== 任务要求 ==
(a) 请判断下列关于割草员自述的说法是否与原文相符,每项答“是”或“否”,并引用起决定作用的原文:(i)文中的“我”每天早上八点到店里;(ii)文中的“我”翻新旧椅子时用的是化学清漆;(iii)文中的“我”喜欢喝咖啡。
(b) 把割草员自述中以“南半球的太阳毒得很”开头的那一段改写成要点列表,保留主要事实。
(c) 从割草员自述的最后一句之后往下续写一段。
+++ 阅读材料 +++
我就在社区那家开了几十年的五金店里打杂,正经身份是持证的割草员。别小看那张塑封的证件,在那帮老头老太眼里,这玩意儿就是草坪的行医执照。每天早上八点,我准时出现在店里,先得把那一排排的梅花扳手和开口扳手理顺。很多人分不清M6和M8的螺丝,其实看螺纹间距就能一眼瞧出来。你要是拿个英制的螺母想往公制的螺栓上拧,那感觉就像是在墨尔本的早高峰想在市中心找个免费车位一样,纯粹是跟自己过不去。我这人有个毛病,看见谁家水管滴答滴答响就手痒,非得跟人家说那是个皮圈老化的问题,换个几毛钱的垫片就能省下一大笔水费。有时候说多了,人家还以为我是想推销零件,其实我就是受不了那种规律的、折磨人的滴水声,它像是在提醒你,日子正在这没意义的损耗里一点点溜走。
南半球的太阳毒得很,夏天割草是个体力活。我那台割草机是老款的本田引擎,拉绳的时候得带点儿巧劲,不能死命拽。听见那“轰”的一声闷响,蓝烟冒出来,我就觉得心里踏实。割草的时候,你得盯着草尖的走向,不能胡乱推。我喜欢那种刚割完的青草味,有点儿刺鼻,但特别真实。有时候在别人家后院干活,能翻出一些藏在草丛里的陈年旧事,比如一只破掉的板球,或者一个生锈的铁皮小汽车。我总是把它们整整齐齐码在人家的门廊上。
我不爱喝咖啡。这地方到处都是那种讲究得要命的咖啡馆,什么豆子的产地、酸度、油脂,听得我头大。我还是觉得冰镇可乐直接灌下去,气泡撞击喉咙的感觉最痛快。或者就是这种大叶子的普洱,一喝一个下午,整个人都变得慢吞吞的。快五十了,人得服老,也得爱老。我这手上的老茧,都是这些年跟木头、金属、铁锹磨出来的。
说到木头,我这后院里堆了不少从路边捡回来的“垃圾”。上周捡了个维多利亚时期的旧椅子,腿都断了一个,漆面斑驳得像老树皮。我半夜睡不着,就去棚子里拿砂纸磨它。从80目换到120目,再到240目,最后用到600目的时候,那种木头原本的纹理就像从水里浮出来一样。我没用那种化学清漆,还是习惯用亚麻仁油一点点擦。你看那油渗进木纤维里,颜色一点点变深,变温润,那种感觉比看什么电影都过瘾。我左手大拇指甲缝里总是带着点儿淡淡的核桃油色,怎么洗也洗不掉,这算是我跟这些旧东西之间的一种契约。
+++ 原始数据 +++
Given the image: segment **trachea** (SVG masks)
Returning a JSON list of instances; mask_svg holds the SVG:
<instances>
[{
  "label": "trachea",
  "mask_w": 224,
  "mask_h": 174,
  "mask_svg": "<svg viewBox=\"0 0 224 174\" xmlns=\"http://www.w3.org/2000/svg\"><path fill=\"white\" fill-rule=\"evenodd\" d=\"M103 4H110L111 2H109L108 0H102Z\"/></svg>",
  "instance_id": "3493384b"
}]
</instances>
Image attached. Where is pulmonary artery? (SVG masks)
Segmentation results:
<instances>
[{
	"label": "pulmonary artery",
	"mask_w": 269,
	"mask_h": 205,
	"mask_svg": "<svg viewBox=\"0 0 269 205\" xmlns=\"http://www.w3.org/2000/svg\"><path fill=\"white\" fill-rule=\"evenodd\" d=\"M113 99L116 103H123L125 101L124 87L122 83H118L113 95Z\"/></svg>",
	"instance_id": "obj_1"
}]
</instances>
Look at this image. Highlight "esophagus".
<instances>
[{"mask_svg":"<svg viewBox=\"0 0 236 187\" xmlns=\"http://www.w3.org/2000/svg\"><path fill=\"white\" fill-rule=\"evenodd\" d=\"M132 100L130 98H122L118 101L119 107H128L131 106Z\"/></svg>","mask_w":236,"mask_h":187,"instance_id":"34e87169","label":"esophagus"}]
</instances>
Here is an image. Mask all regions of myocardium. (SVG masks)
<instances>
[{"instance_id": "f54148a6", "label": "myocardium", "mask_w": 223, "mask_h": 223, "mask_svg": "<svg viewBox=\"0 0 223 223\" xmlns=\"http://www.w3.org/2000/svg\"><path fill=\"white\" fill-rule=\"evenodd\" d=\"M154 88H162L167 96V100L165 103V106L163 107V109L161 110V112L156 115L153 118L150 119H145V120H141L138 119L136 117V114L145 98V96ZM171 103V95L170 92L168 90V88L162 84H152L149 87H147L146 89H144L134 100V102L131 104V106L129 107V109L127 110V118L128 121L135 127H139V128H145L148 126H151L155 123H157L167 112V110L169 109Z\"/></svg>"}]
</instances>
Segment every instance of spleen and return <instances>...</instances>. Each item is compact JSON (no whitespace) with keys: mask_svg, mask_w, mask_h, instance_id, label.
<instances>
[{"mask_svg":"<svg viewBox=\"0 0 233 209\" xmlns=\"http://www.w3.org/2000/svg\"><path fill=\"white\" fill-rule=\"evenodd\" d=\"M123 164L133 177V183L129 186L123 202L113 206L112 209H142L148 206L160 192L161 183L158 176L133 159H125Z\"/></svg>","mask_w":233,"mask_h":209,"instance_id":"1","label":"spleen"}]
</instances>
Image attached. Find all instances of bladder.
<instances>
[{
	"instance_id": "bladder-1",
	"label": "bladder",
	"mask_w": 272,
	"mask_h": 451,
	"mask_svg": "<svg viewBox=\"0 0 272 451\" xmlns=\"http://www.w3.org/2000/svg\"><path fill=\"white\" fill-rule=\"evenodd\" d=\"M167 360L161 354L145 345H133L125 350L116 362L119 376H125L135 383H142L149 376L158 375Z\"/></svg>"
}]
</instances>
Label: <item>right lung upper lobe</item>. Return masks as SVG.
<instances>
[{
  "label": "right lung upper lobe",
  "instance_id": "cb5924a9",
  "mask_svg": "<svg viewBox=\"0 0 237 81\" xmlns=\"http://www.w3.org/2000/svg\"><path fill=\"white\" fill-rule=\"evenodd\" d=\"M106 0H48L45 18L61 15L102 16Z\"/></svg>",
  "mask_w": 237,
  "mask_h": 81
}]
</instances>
+++
== 参考答案 ==
(a)
(i)是:“每天早上八点,我准时出现在店里”
(ii)否:“我没用那种化学清漆,还是习惯用亚麻仁油一点点擦”
(iii)否:“我不爱喝咖啡。”

(b)
- 南半球夏天太阳很毒,割草是体力活。
- 割草机是老款本田引擎,拉绳要带点巧劲,不能死命拽;听到“轰”的一声闷响、冒出蓝烟,心里就踏实。
- 割草时要盯着草尖的走向,不能胡乱推。
- 喜欢刚割完的青草味,有点刺鼻,但特别真实。
- 在别人家后院干活时,有时能翻出草丛里的旧物,比如破掉的板球、生锈的铁皮小汽车,总会把它们整齐码在人家的门廊上。

(c)
后院那几株西红柿今年长势不错。我没用超市卖的那种蓝色粉末肥,我用的是自己沤的鱼肠水。味道是真难闻,阿强每次闻到都得在架子上跳脚大骂。但你等那西红柿长到拳头那么大,表皮发亮,顶端还没完全变红的时候摘下来,切开,那沙瓤,那汁水,满嘴都是阳光的味道。现在的超市,西红柿长得倒是挺标致,吃起来跟嚼塑料泡沫没区别。
我这望远镜是前几年在跳蚤市场淘的,镜头里有点儿霉斑,但不影响我看星星。墨尔本的夜空很干净,尤其是半夜三更,邻居的灯全灭了,我就坐在后院那张摇摇欲坠的躺椅上。南十字星就在那儿,有时候能看到卫星慢悠悠地划过去。我常想,这星星发出来的光跑了多少年才撞进我这破望远镜里,它出发的时候,可能我还还没出生,还没来这南半球折腾。在这种时候,什么修不好的水龙头、涨价的五花肉、阿强的噪音,全都变得特别轻,轻到可以忽略不计。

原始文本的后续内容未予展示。